### EXERCISE
Both the line with "X58420000Y-36830000D03*" and the line with "X4040000Y-44450000D03*" in the records below must appear in the output, along with every line between them, exactly and with nothing added.

### MATERIAL FOR THIS TASK
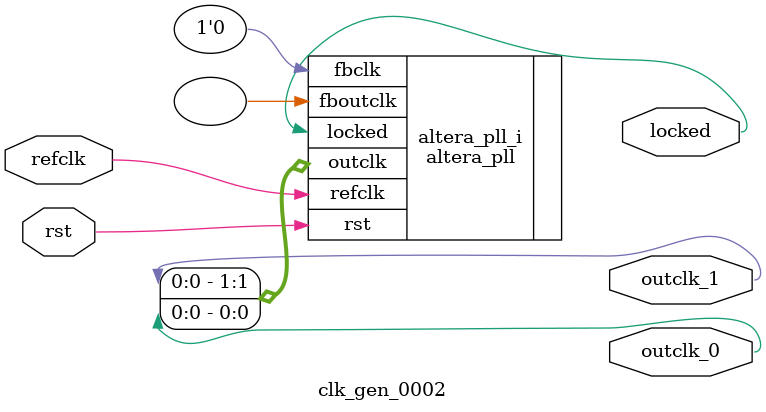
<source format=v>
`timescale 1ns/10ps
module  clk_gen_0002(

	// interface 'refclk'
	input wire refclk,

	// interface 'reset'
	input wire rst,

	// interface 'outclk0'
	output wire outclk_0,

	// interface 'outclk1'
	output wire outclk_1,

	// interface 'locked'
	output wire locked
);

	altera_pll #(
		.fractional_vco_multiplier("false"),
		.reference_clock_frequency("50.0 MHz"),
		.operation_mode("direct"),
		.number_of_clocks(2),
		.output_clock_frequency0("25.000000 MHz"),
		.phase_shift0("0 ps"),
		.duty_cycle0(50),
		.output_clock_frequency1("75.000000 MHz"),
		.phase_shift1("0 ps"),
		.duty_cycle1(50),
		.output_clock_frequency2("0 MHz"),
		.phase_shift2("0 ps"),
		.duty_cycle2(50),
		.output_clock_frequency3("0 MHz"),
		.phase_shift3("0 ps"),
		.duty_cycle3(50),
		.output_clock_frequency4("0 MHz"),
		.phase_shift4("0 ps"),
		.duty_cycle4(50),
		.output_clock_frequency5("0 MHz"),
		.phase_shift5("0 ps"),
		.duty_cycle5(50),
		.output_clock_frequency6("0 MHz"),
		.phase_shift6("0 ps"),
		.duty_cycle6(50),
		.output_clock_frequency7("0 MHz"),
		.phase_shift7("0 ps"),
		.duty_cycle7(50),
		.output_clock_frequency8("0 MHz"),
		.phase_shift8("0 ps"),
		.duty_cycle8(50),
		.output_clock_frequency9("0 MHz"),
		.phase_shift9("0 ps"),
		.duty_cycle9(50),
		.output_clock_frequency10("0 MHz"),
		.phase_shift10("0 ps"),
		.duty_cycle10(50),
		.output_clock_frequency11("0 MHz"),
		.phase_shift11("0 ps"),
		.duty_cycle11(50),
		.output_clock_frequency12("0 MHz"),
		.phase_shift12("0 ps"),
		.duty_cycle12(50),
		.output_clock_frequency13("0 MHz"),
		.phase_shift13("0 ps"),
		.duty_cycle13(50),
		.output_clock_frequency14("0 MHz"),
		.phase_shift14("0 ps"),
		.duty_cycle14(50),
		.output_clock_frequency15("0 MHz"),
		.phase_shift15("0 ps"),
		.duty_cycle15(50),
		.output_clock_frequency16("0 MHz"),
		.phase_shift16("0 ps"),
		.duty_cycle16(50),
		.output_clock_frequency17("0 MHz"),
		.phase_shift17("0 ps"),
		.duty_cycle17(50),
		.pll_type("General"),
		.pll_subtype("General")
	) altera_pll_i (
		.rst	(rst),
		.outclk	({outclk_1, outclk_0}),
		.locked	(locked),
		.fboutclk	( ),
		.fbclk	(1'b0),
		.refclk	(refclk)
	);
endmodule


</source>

...

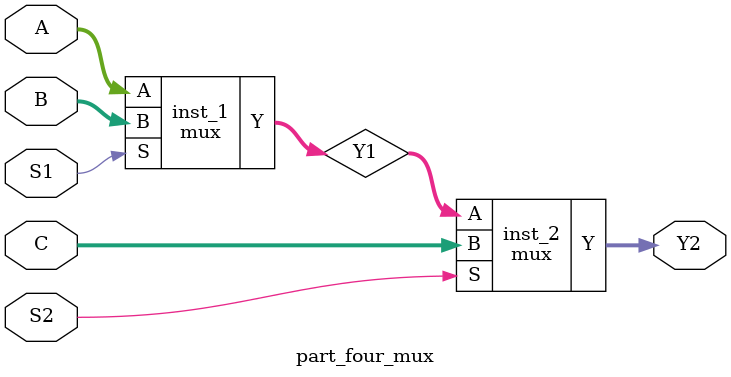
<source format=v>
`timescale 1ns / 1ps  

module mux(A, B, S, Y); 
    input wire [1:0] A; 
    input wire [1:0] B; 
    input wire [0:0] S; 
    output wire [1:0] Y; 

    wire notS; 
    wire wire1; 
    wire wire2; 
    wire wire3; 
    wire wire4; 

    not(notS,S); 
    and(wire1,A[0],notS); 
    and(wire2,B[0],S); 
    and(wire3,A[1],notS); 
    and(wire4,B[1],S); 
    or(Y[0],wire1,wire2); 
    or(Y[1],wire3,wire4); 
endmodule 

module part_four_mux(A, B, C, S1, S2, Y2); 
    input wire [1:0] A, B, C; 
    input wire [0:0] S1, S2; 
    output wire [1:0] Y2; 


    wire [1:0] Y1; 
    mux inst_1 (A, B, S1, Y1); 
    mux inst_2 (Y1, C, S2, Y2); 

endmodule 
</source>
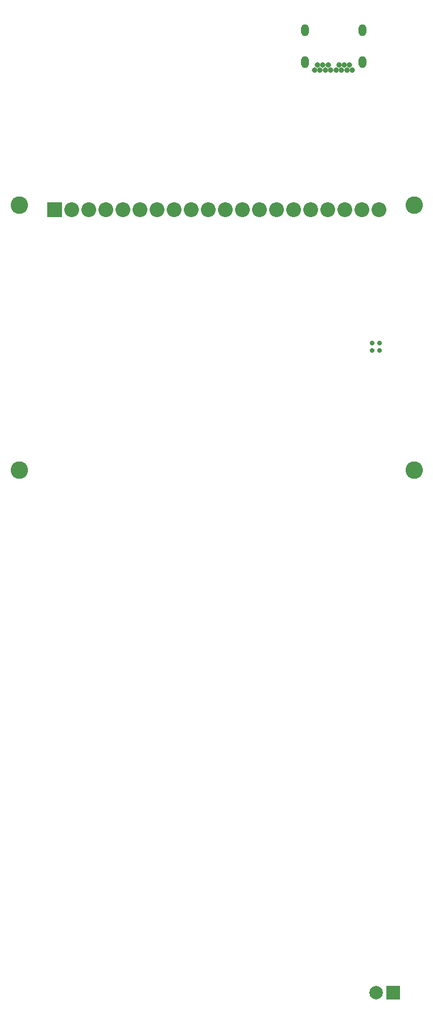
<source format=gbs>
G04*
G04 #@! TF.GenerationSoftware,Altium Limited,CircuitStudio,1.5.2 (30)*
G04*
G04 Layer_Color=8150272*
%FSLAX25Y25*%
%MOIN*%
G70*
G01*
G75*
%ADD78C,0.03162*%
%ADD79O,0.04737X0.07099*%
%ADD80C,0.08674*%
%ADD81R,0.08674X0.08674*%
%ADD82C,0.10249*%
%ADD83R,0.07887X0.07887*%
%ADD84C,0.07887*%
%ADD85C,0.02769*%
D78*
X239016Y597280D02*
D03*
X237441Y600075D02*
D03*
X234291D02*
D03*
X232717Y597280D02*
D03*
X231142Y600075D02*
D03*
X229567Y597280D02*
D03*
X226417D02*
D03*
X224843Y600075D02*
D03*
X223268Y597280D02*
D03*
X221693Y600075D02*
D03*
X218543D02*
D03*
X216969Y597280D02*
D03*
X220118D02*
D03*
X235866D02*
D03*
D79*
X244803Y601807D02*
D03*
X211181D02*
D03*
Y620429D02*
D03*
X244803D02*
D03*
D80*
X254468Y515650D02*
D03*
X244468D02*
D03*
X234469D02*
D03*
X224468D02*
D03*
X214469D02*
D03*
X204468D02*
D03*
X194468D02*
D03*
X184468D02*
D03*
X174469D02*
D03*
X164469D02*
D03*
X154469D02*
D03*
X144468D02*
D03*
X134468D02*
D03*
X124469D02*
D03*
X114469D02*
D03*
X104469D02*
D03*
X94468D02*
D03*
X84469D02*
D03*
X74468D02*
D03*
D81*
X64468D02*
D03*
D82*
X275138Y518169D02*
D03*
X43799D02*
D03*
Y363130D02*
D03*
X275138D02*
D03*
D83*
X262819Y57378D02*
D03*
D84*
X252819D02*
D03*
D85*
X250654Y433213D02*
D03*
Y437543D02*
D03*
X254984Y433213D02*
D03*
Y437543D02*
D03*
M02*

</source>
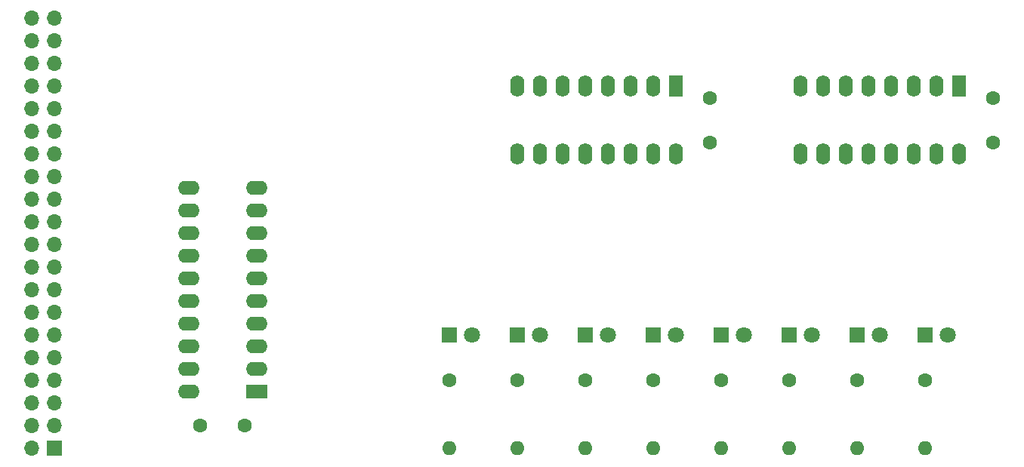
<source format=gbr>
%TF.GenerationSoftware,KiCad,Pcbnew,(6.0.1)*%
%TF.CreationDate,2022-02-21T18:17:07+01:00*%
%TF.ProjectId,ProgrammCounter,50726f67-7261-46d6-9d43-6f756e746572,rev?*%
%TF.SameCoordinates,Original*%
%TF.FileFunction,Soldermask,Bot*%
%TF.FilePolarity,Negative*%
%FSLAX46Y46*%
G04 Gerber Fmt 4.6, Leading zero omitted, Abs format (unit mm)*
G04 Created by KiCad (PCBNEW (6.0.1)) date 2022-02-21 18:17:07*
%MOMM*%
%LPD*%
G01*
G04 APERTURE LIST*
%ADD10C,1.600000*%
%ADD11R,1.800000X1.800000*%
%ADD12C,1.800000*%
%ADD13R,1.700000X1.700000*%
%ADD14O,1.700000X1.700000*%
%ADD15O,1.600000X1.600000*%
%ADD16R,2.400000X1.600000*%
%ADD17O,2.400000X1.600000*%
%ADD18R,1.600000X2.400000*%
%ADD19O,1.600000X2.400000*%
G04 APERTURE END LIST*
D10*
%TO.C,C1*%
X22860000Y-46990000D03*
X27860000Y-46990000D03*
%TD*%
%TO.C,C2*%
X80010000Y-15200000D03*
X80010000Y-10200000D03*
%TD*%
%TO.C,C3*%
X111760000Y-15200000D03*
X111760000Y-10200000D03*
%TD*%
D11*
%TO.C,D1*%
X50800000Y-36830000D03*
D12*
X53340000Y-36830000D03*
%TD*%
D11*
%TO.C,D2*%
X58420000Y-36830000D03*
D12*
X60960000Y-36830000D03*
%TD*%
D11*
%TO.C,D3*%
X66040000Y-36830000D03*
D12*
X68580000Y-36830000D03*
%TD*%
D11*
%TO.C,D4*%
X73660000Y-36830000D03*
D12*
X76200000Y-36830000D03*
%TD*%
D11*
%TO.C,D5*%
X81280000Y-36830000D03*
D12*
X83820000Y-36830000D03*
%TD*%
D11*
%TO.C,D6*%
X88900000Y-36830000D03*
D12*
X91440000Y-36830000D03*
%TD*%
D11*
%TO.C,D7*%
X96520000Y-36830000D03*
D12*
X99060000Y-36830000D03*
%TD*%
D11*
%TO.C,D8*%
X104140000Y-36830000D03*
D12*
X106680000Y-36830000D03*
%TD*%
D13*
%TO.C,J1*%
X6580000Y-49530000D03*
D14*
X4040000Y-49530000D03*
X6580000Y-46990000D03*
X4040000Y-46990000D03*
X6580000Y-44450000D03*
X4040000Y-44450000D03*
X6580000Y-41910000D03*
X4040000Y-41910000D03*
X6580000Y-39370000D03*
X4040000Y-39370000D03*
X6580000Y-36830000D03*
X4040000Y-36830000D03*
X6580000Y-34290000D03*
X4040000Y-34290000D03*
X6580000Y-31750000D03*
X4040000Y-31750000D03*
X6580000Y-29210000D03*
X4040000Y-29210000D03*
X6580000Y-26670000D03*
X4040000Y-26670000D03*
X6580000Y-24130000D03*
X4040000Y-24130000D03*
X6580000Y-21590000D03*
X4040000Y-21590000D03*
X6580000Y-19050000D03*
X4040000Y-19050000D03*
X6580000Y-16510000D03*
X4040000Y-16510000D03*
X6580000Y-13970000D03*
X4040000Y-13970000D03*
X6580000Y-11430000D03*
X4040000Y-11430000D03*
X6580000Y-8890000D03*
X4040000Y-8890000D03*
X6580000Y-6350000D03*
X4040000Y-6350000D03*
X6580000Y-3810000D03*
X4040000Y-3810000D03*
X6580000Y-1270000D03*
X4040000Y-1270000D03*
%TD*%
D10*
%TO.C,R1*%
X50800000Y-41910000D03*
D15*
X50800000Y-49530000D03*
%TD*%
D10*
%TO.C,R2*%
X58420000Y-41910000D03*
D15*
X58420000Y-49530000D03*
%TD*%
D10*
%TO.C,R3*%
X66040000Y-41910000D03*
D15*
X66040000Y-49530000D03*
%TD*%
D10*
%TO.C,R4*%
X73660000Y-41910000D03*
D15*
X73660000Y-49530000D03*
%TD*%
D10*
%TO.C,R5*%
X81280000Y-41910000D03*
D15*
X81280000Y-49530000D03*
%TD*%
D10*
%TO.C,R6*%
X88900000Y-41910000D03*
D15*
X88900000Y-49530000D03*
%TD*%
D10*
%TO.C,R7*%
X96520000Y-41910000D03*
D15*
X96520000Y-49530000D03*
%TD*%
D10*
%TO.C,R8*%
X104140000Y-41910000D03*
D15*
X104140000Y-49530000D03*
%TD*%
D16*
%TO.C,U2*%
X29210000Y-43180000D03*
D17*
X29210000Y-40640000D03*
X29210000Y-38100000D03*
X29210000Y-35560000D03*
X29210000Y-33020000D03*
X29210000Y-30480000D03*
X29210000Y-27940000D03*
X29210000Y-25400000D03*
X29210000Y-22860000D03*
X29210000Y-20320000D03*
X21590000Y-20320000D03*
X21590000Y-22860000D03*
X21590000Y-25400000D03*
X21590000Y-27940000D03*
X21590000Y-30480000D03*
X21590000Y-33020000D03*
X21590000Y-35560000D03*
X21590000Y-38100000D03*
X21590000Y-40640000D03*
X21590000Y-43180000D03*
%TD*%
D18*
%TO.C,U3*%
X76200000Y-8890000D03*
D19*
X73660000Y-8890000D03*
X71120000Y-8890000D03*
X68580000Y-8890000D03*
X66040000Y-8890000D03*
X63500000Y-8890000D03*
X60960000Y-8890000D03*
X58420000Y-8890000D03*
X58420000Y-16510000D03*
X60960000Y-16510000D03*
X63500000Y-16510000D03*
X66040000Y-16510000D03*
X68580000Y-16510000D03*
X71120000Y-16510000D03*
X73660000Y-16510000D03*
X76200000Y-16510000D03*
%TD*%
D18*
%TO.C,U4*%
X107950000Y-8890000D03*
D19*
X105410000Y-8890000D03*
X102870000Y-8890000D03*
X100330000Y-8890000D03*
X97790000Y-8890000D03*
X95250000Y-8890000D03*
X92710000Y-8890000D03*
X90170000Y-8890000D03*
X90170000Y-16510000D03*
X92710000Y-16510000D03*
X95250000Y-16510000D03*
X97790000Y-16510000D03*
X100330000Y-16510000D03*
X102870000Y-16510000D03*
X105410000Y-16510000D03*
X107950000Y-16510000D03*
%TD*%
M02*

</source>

### EXERCISE OUTPUT
X58420000Y-36830000D03*
D12*
X60960000Y-36830000D03*
%TD*%
D11*
%TO.C,D3*%
X66040000Y-36830000D03*
D12*
X68580000Y-36830000D03*
%TD*%
D11*
%TO.C,D4*%
X73660000Y-36830000D03*
D12*
X76200000Y-36830000D03*
%TD*%
D11*
%TO.C,D5*%
X81280000Y-36830000D03*
D12*
X83820000Y-36830000D03*
%TD*%
D11*
%TO.C,D6*%
X88900000Y-36830000D03*
D12*
X91440000Y-36830000D03*
%TD*%
D11*
%TO.C,D7*%
X96520000Y-36830000D03*
D12*
X99060000Y-36830000D03*
%TD*%
D11*
%TO.C,D8*%
X104140000Y-36830000D03*
D12*
X106680000Y-36830000D03*
%TD*%
D13*
%TO.C,J1*%
X6580000Y-49530000D03*
D14*
X4040000Y-49530000D03*
X6580000Y-46990000D03*
X4040000Y-46990000D03*
X6580000Y-44450000D03*
X4040000Y-44450000D03*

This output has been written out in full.